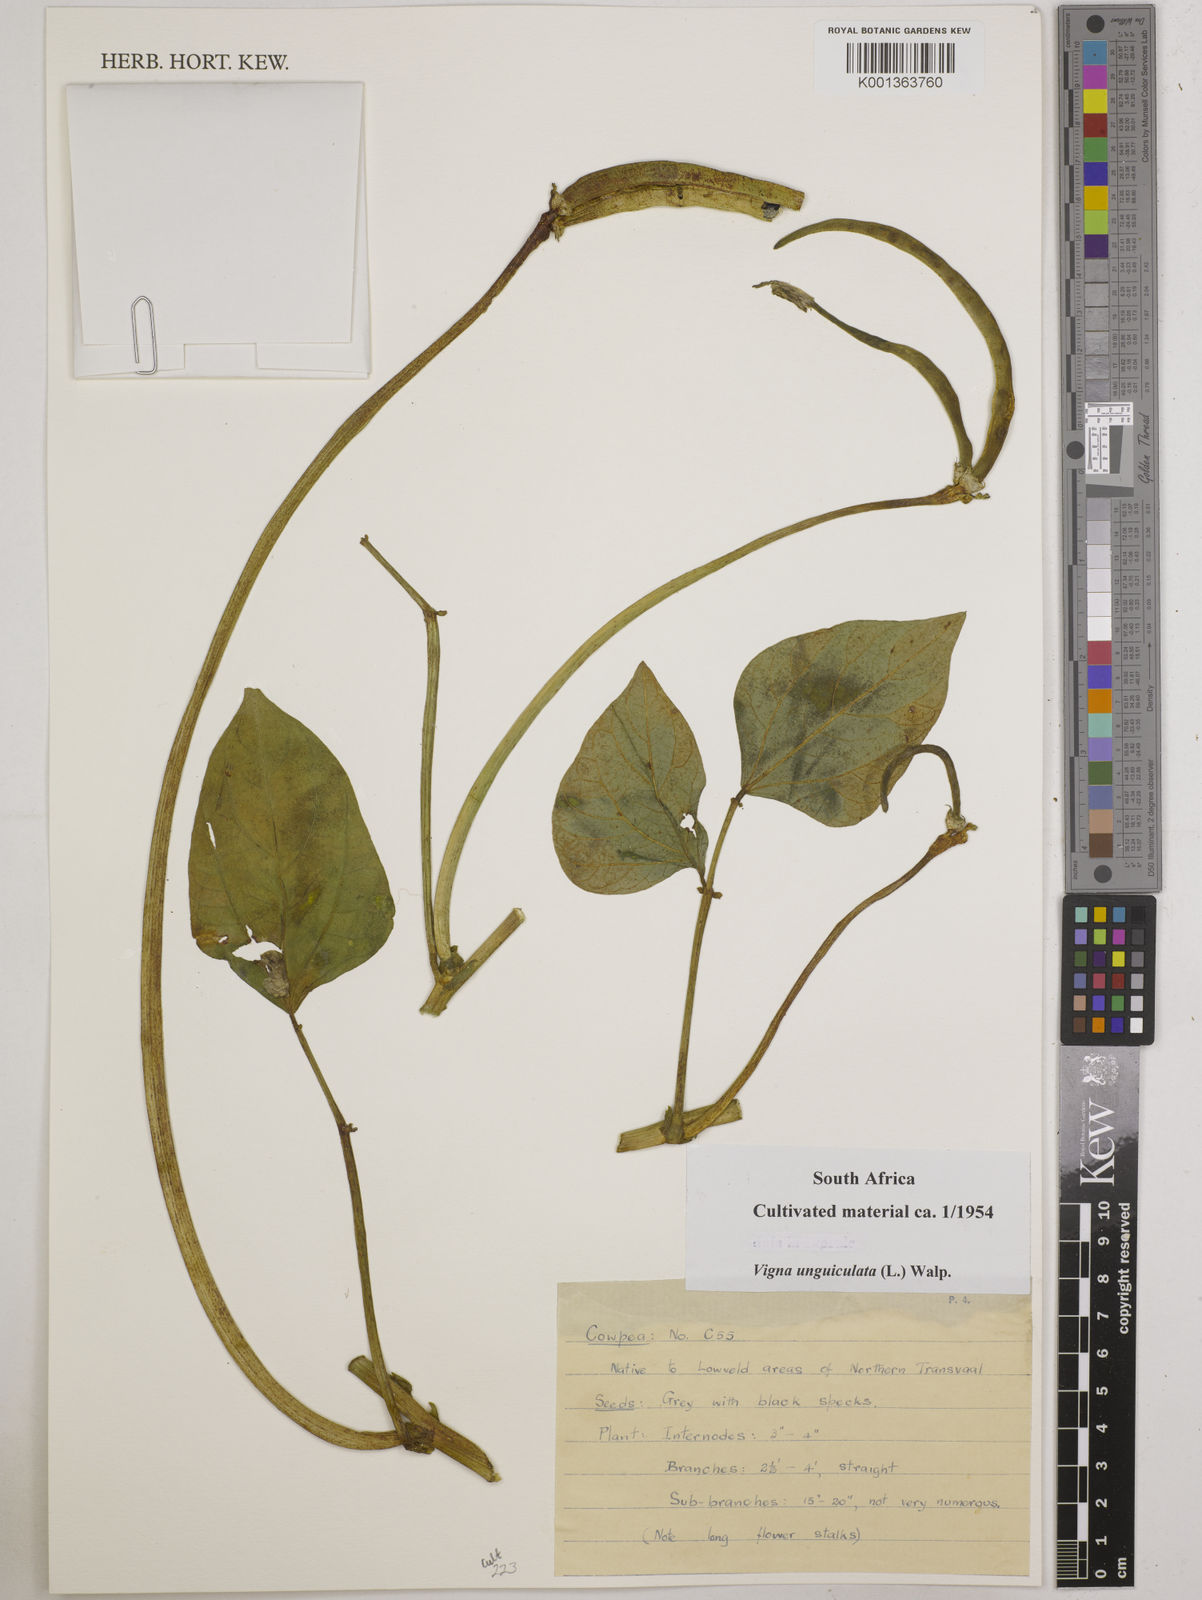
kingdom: Plantae
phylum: Tracheophyta
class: Magnoliopsida
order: Fabales
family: Fabaceae
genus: Vigna
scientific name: Vigna unguiculata
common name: Cowpea
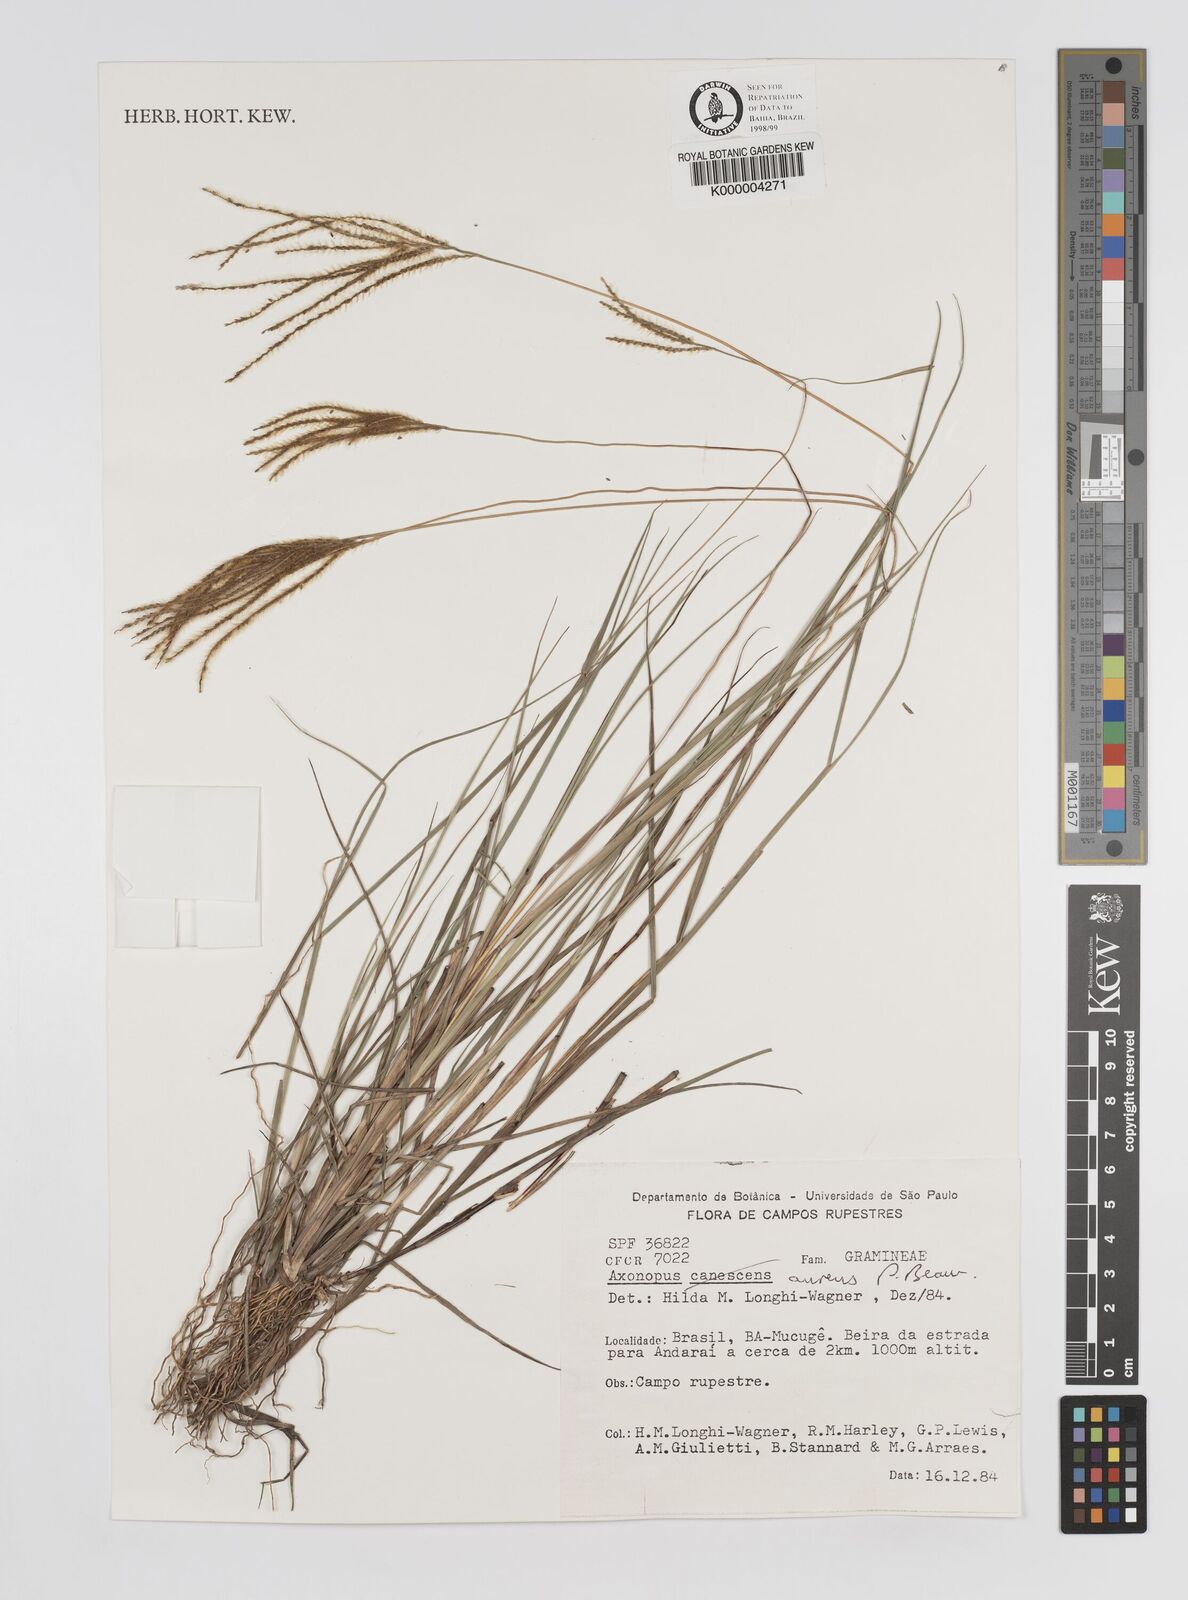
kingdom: Plantae
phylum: Tracheophyta
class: Liliopsida
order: Poales
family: Poaceae
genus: Axonopus
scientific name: Axonopus aureus
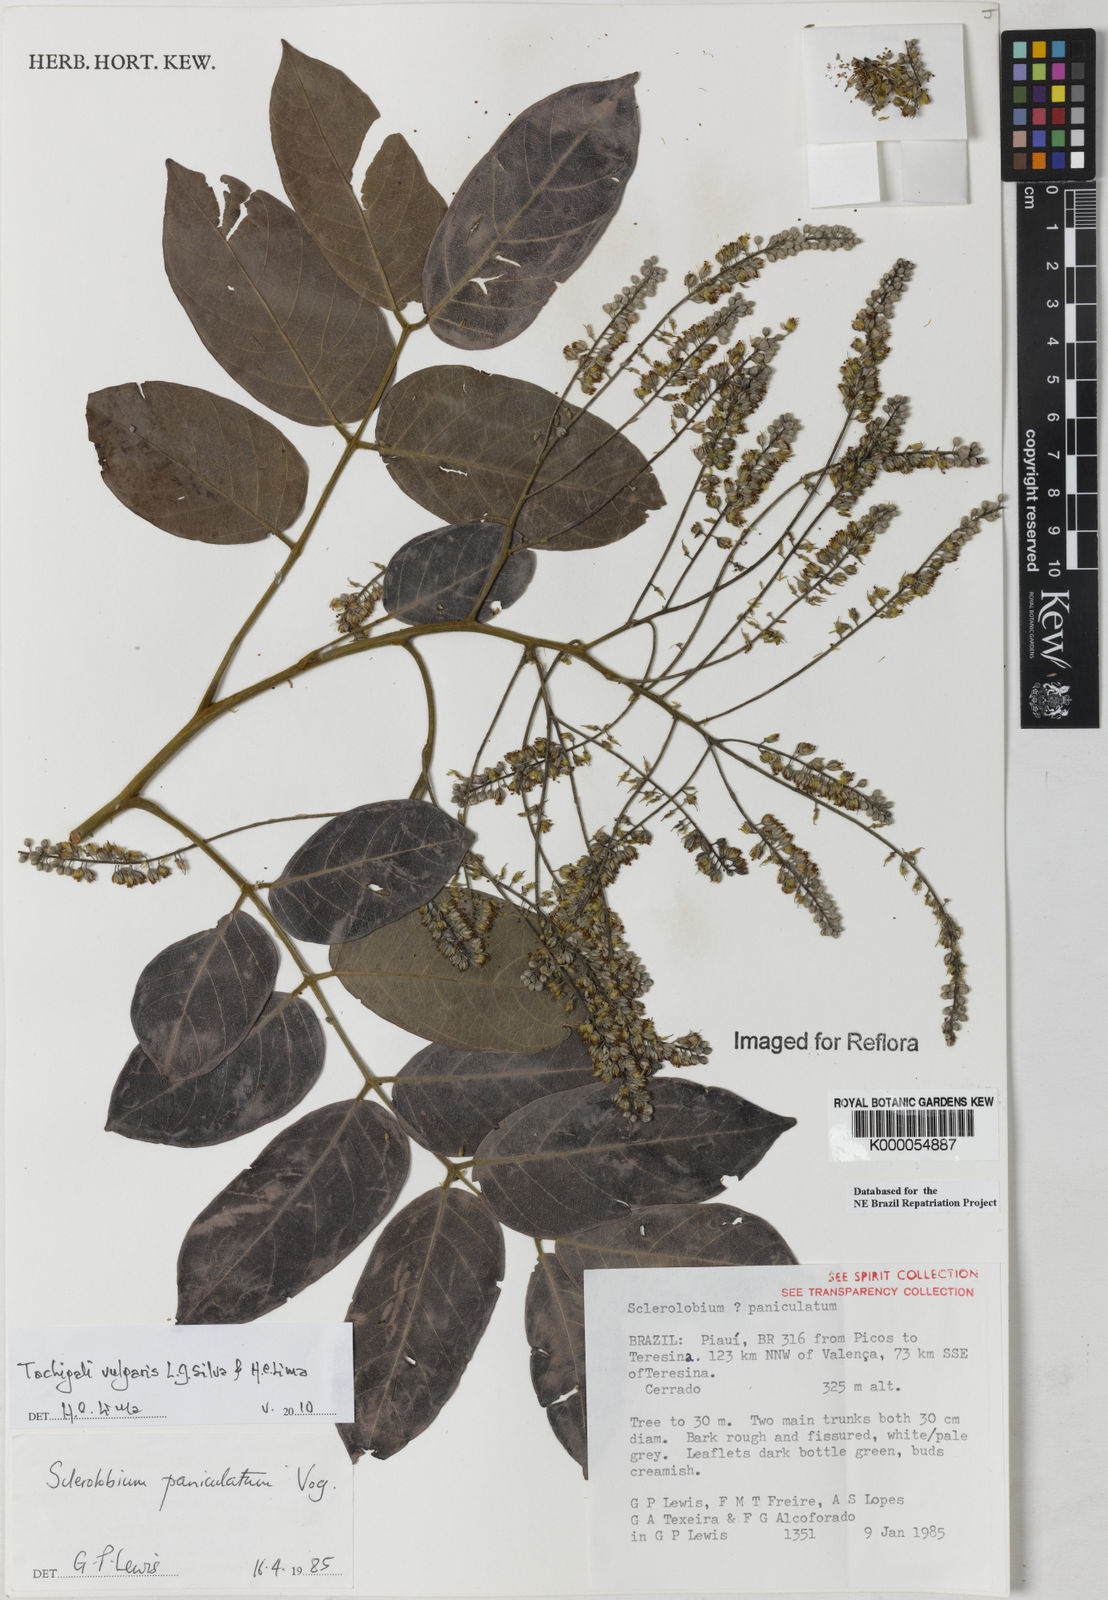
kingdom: Plantae
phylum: Tracheophyta
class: Magnoliopsida
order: Fabales
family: Fabaceae
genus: Tachigali
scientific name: Tachigali vulgaris
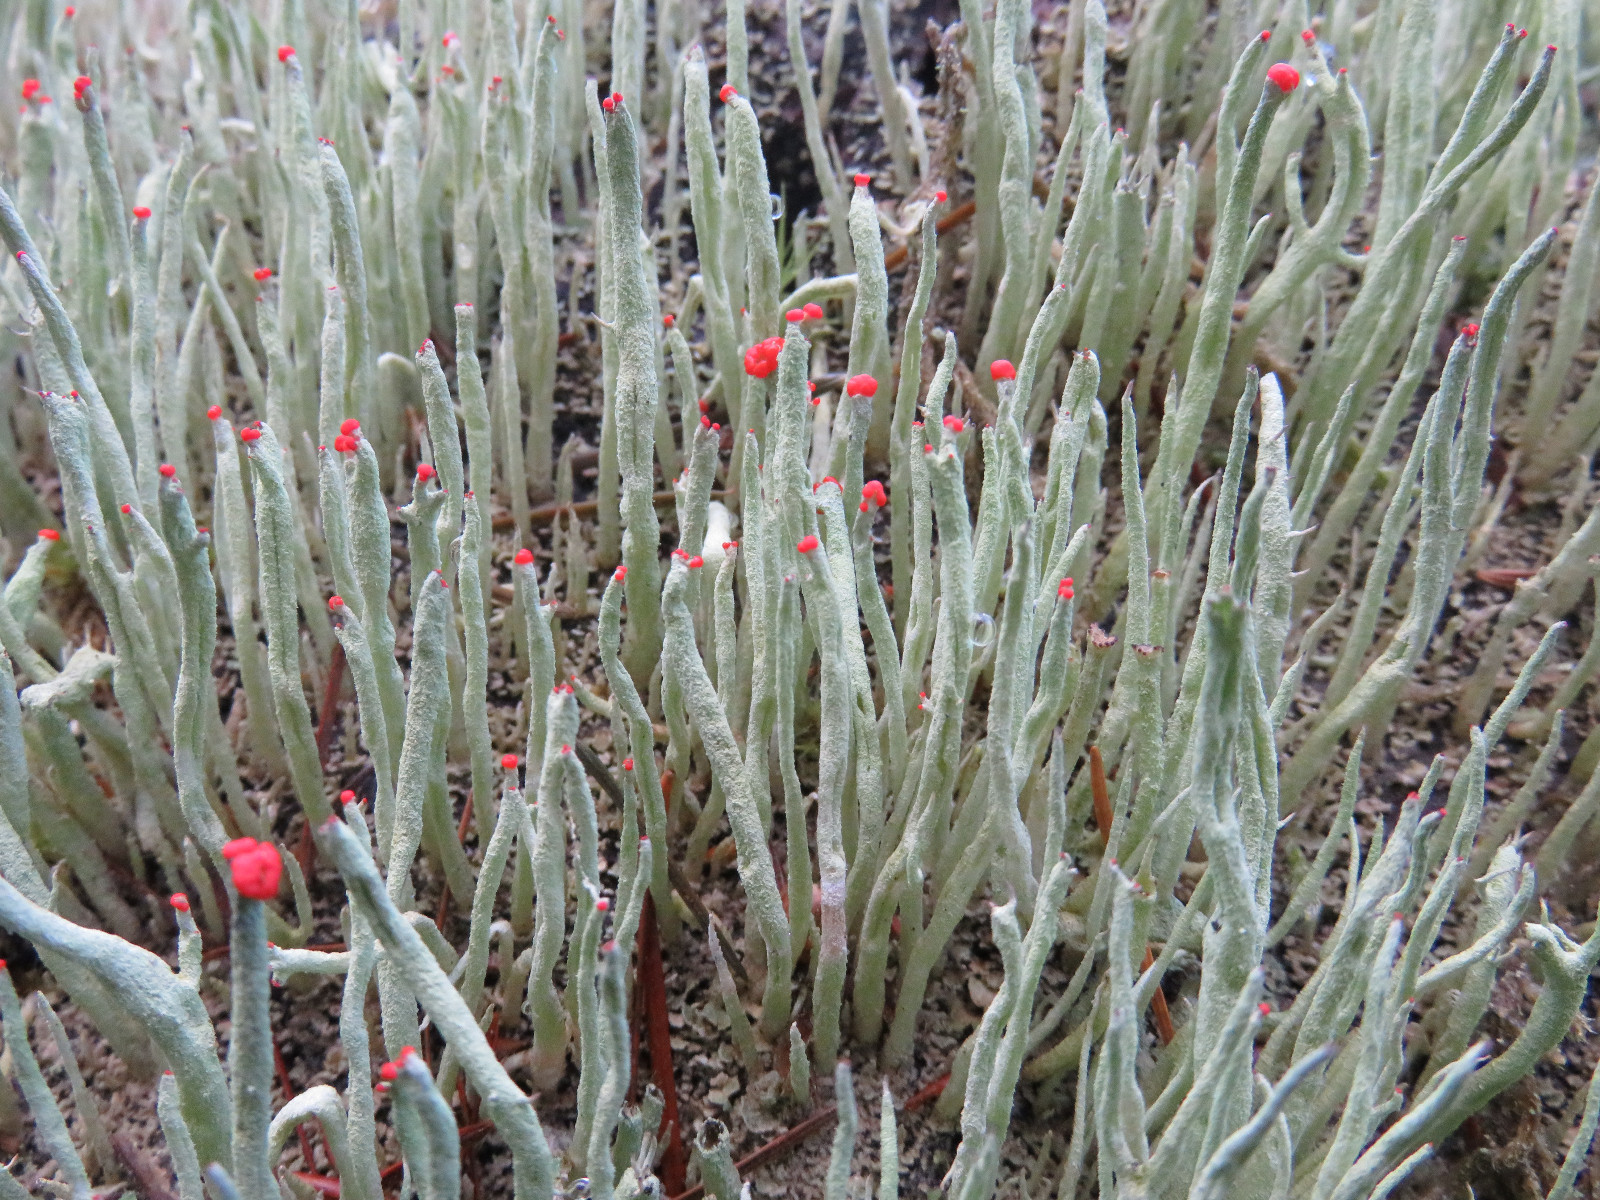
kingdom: Fungi
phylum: Ascomycota
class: Lecanoromycetes
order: Lecanorales
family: Cladoniaceae
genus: Cladonia
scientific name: Cladonia macilenta
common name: indsvunden bægerlav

■ **What to produce**:
Copy out every line of the data above word for word, leaving out the pictures.

■ **Response**:
kingdom: Plantae
phylum: Tracheophyta
class: Magnoliopsida
order: Fabales
family: Fabaceae
genus: Vigna
scientific name: Vigna unguiculata
common name: Cowpea
kingdom: Plantae
phylum: Tracheophyta
class: Liliopsida
order: Poales
family: Poaceae
genus: Axonopus
scientific name: Axonopus aureus
kingdom: Plantae
phylum: Tracheophyta
class: Magnoliopsida
order: Fabales
family: Fabaceae
genus: Tachigali
scientific name: Tachigali vulgaris
kingdom: Fungi
phylum: Ascomycota
class: Lecanoromycetes
order: Lecanorales
family: Cladoniaceae
genus: Cladonia
scientific name: Cladonia macilenta
common name: indsvunden bægerlav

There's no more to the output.